───── Data

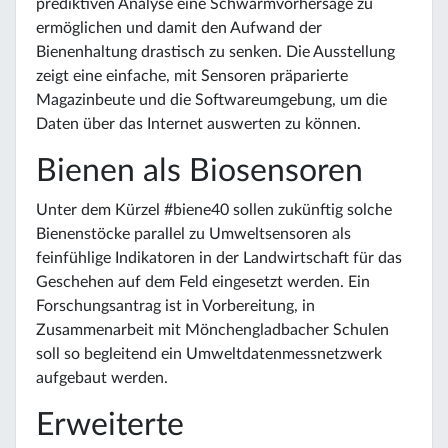
prediktiven Analyse eine Schwarmvorhersage zu
ermöglichen und damit den Aufwand der
Bienenhaltung drastisch zu senken. Die Ausstellung
zeigt eine einfache, mit Sensoren präparierte
Magazinbeute und die Softwareumgebung, um die
Daten über das Internet auswerten zu können.
Bienen als Biosensoren
Unter dem Kürzel #biene40 sollen zukünftig solche
Bienenstöcke parallel zu Umweltsensoren als
feinfühlige Indikatoren in der Landwirtschaft für das
Geschehen auf dem Feld eingesetzt werden. Ein
Forschungsantrag ist in Vorbereitung, in
Zusammenarbeit mit Mönchengladbacher Schulen
soll so begleitend ein Umweltdatenmessnetzwerk
aufgebaut werden.
Erweiterte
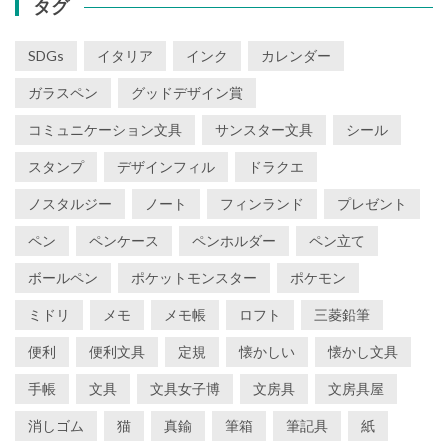
タグ
ー
SDGs
イタリア
インク
カレンダー
ガラスペン
グッドデザイン賞
コミュニケーション文具
サンスター文具
シール
スタンプ
デザインフィル
ドラクエ
ノスタルジー
ノート
フィンランド
プレゼント
ペン
ペンケース
ペンホルダー
ペン立て
ボールペン
ポケットモンスター
ポケモン
ミドリ
メモ
メモ帳
ロフト
三菱鉛筆
便利
便利文具
定規
懐かしい
懐かし文具
手帳
文具
文具女子博
文房具
文房具屋
消しゴム
猫
真鍮
筆箱
筆記具
紙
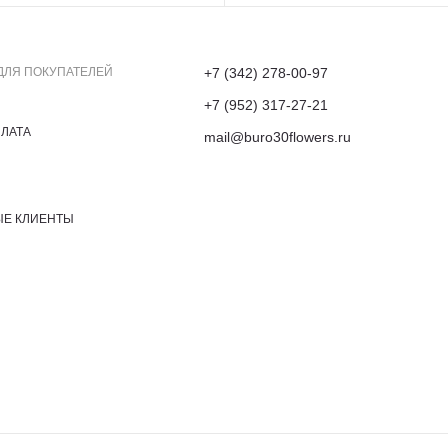
ДЛЯ ПОКУПАТЕЛЕЙ
+7 (342) 278-00-97
+7 (952) 317-27-21
ПЛАТА
mail@buro30flowers.ru
ЫЕ КЛИЕНТЫ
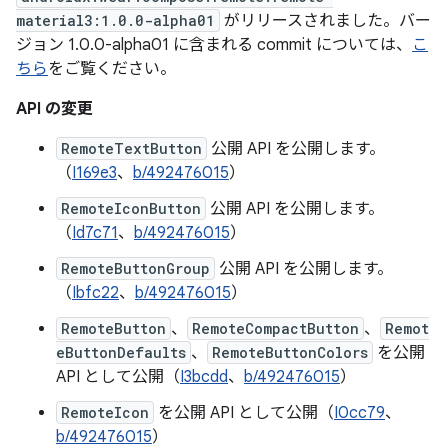
material3:1.0.0-alpha01
がリリースされました。バー
ジョン 1.0.0-alpha01 に含まれる commit については、
こ
ちら
をご覧ください。
API の変更
RemoteTextButton
公開 API を公開します。
（
I169e3
、
b/492476015
）
RemoteIconButton
公開 API を公開します。
（
Id7c71
、
b/492476015
）
RemoteButtonGroup
公開 API を公開します。
（
Ibfc22
、
b/492476015
）
RemoteButton
、
RemoteCompactButton
、
Remot
eButtonDefaults
、
RemoteButtonColors
を公開
API として公開（
I3bcdd
、
b/492476015
）
RemoteIcon
を公開 API として公開（
I0cc79
、
b/492476015
）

──────────

§ **Your task**:
Note every line above where the string "eine" shows up, and copy those lines.

§ **Task response**:
prediktiven Analyse eine Schwarmvorhersage zu
zeigt eine einfache, mit Sensoren präparierte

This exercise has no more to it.